La cueillette, le transport jusqu'aux entrepôts et l'emballage s'enchaînent à un rythme frénétique sur cette exploitation de 290 hectares, qui fait partie des quelques 7.000 petits et moyens producteurs de bananes, produit phare des exportations équatoriennes. Ce secteur n'est cependant pas invulnérable aux aléas de l'économie locale, dollarisée depuis l'an 2000, et qui souffre de la hausse du billet vert, ajoutée à la chute vertigineuse des cours du brut, source jusque-là de la moitié des entrées de devises.

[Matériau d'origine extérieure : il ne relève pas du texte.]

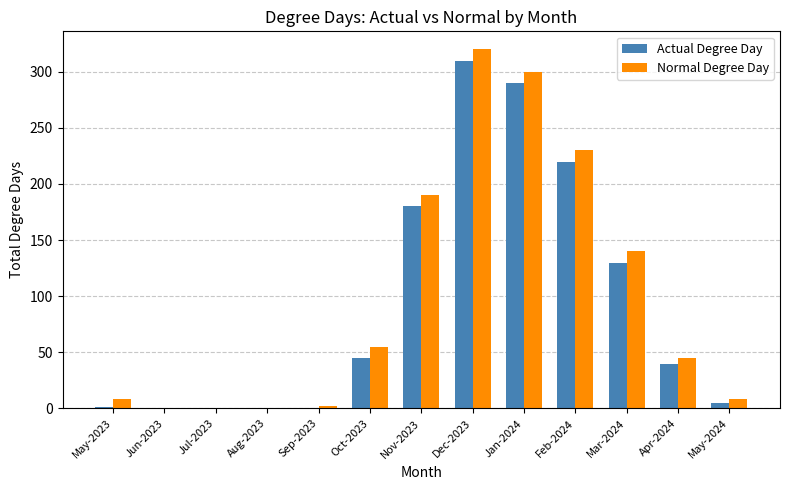

Which series changed the most between Jun-2023 and Apr-2024?

Normal Degree Day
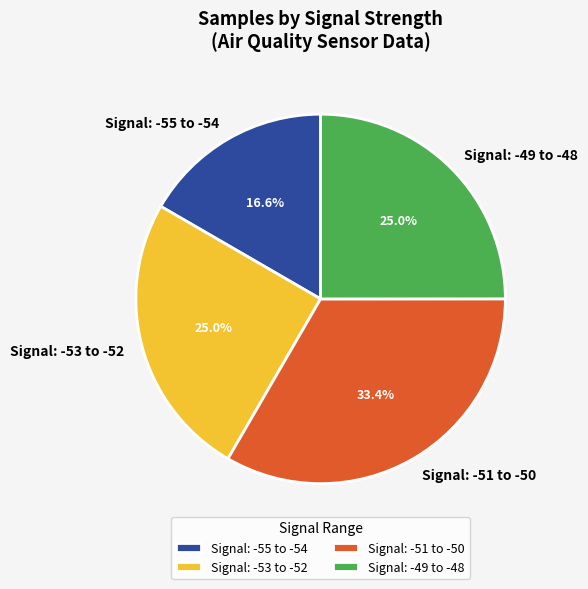

How many slices are in this pie chart?

4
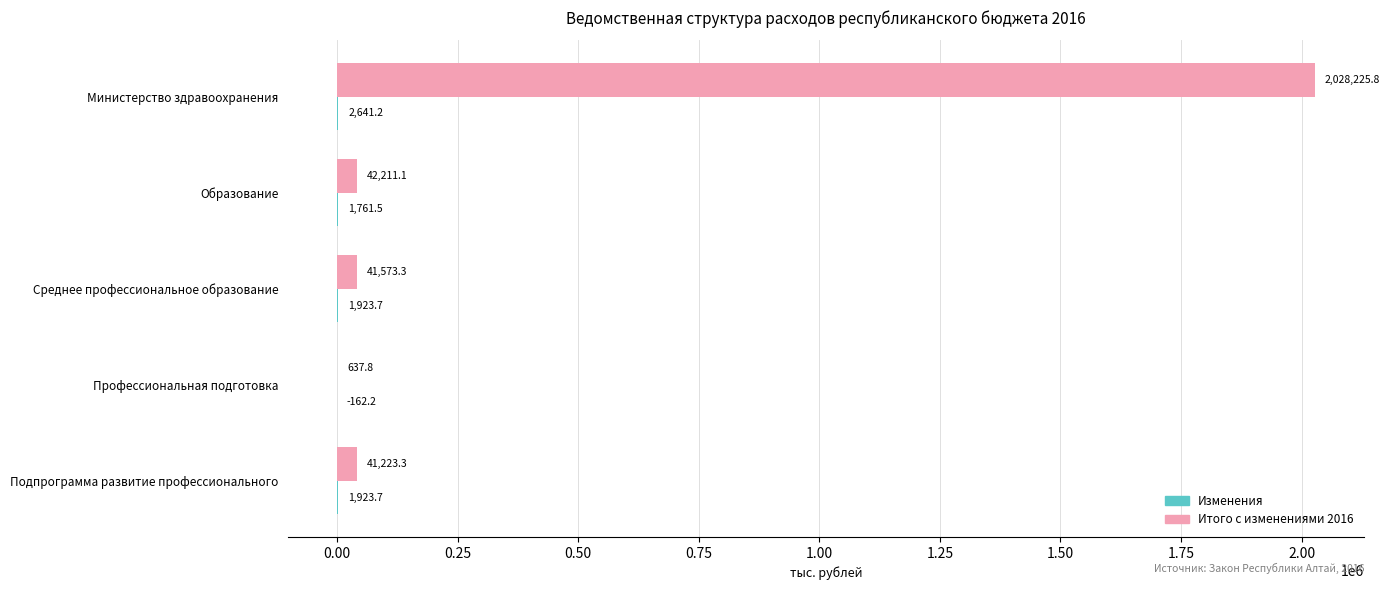

Which series has the widest spread of values?

Итого с изменениями 2016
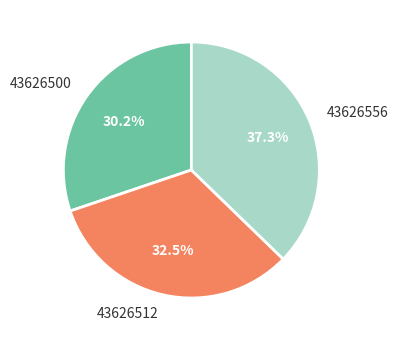

Which slice is the largest?

43626556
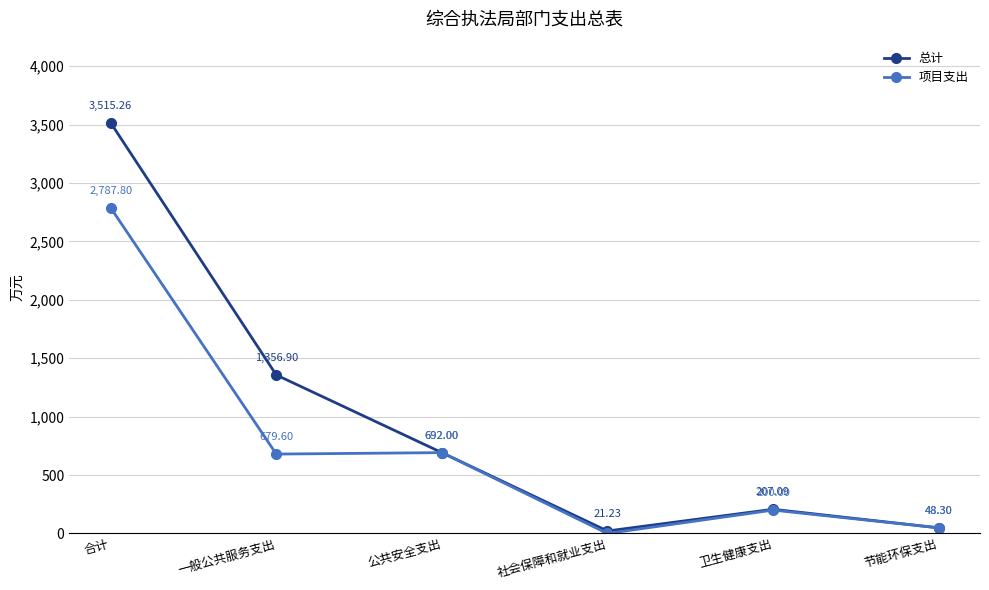

At how many categories does at least one series exceed 874?

2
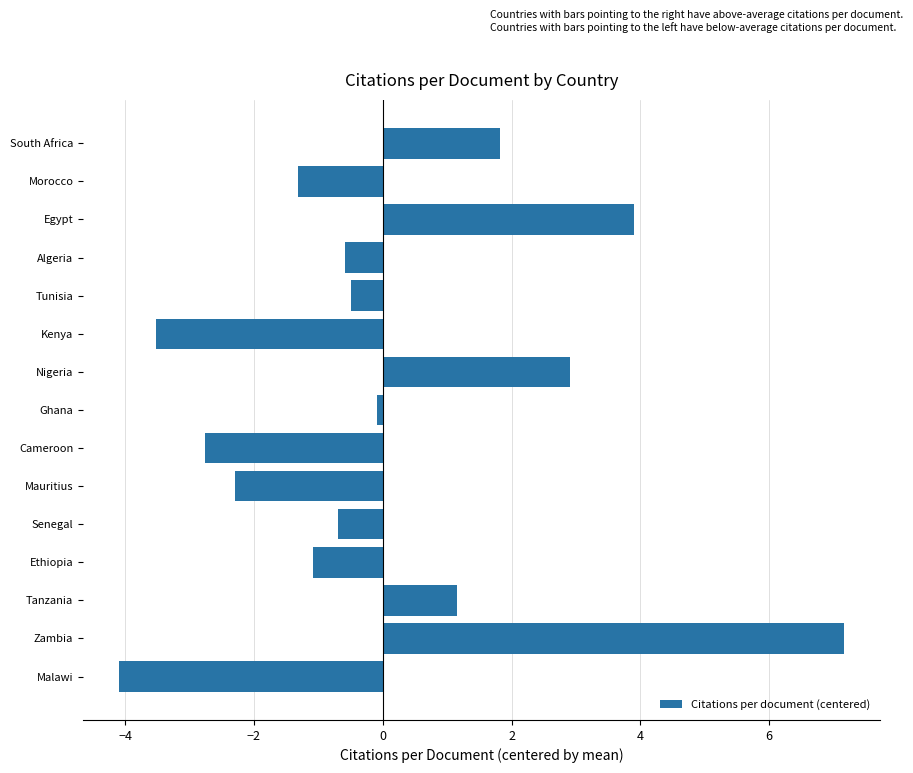

Reading top to bottom, extract all data points from this chart.

1.8	-1.3	3.9	-0.6	-0.5	-3.5	2.9	-0.1	-2.8	-2.3	-0.7	-1.1	1.2	7.2	-4.1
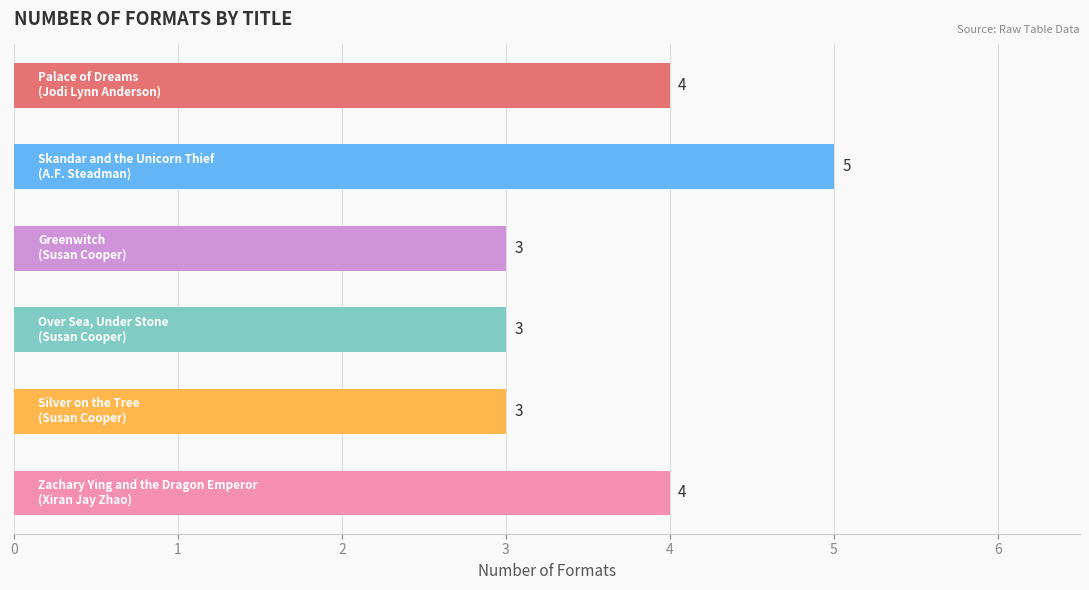

Count the values in the range 3 to 4.

5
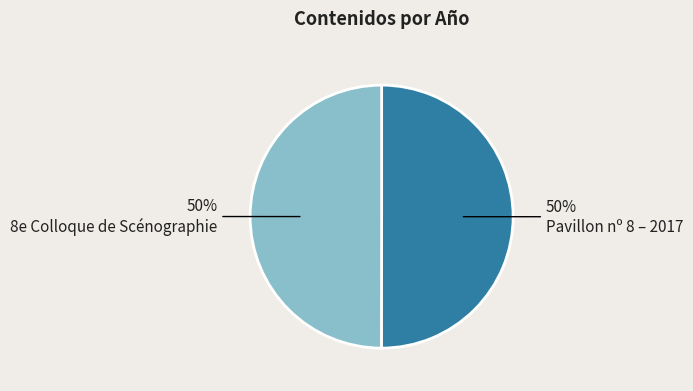

To the nearest percent, what is the average slice percentage?

50%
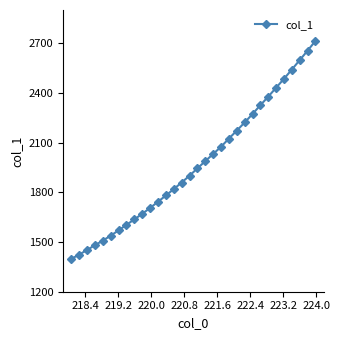

What is the smallest value displayed?

1398.1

Des employés de Mateo, une plantation de bananes en Equateur au travail


La Russie, premier client de la banane équatorienne

La Russie, qui achète 95% de sa consommation de bananes à l'Equateur, est confrontée à une rapide dévaluation du rouble qui limite ses capacités d'achat. Elle reste toutefois le premier client de la banane équatorienne, à hauteur de 23% de la production. "La Russie tarde à payer, mais a toujours payé jusqu'à présent. C'est un grand acheteur. Il faut le garder", a expliqué à l'AFP Eduardo Ledesma, directeur exécutif de l'Association des exportateurs de banane d'Equateur (AEBE). L'an dernier jusqu'en septembre, les Russes ont acheté 2,6% de moins que sur la même période en 2014, selon l'AEBE.
           

Bataille européenne

Sur un autre front, Quito lutte pour garder sa place sur le marché de l'Union européenne (UE), son premier client, mais aussi champ de bataille avec les producteurs européens (l'Espagne avec les Canaries, le Portugal avec Madère et la France avec les Antilles), ainsi qu'avec les pays ACP (Afrique, Caraïbes, Pacifique) et le reste de l'Amérique latine. L'Equateur a longtemps dominé ce marché. Mais le retard de la signature d'un accord commercial se solde à présent par des droits de douane supérieurs à ceux imposés à la Colombie et aux pays d'Amérique centrale.
 
Des employés de Mateo, une plantation de bananes en Equateur
  

Retard dans l'accord avec l'Union européenne       

Après une pause de quatre ans dans les négociations, l'Equateur a signé en juillet 2014 l'accord commercial déjà souscrit avec l'UE par la Colombie et le Pérou. Mais il n'entrera pas en vigueur avant la fin 2016. "D'autres secteurs équatoriens d'exportation, comme la crevette ou les fleurs, sont affectés par la hausse du dollar et l'affaiblissement de la Russie. Mais la banane souffre en plus du retard pris avec l'UE faute d'être dans le système douanier préférentiel", souligne l'économiste Alberto Acosta-Burneo.
           

Le stress d'El Niño

La situation pourrait également se dégrader sur le front météorologique à cause d'El Niño, susceptible de causer de fortes pluies. Au pire, cela pourrait affecter entre 20 et 30% de la production, selon l'AEBE. Parcourant les plantations de l'Hacienda Mateo, son administrateur, Freddy Barros, se montre inquiet et craint que ce phénomène climatique, qui réchauffe les eaux de l'océan Pacifique, causant violentes précipitations et sécheresses, provoque "une baisse de production considérable"."L'excès de pluie, explique-t-il, affecte la banane, le sol se sature d'eau et les bananiers souffrent alors d'un stress qui cause des dégâts".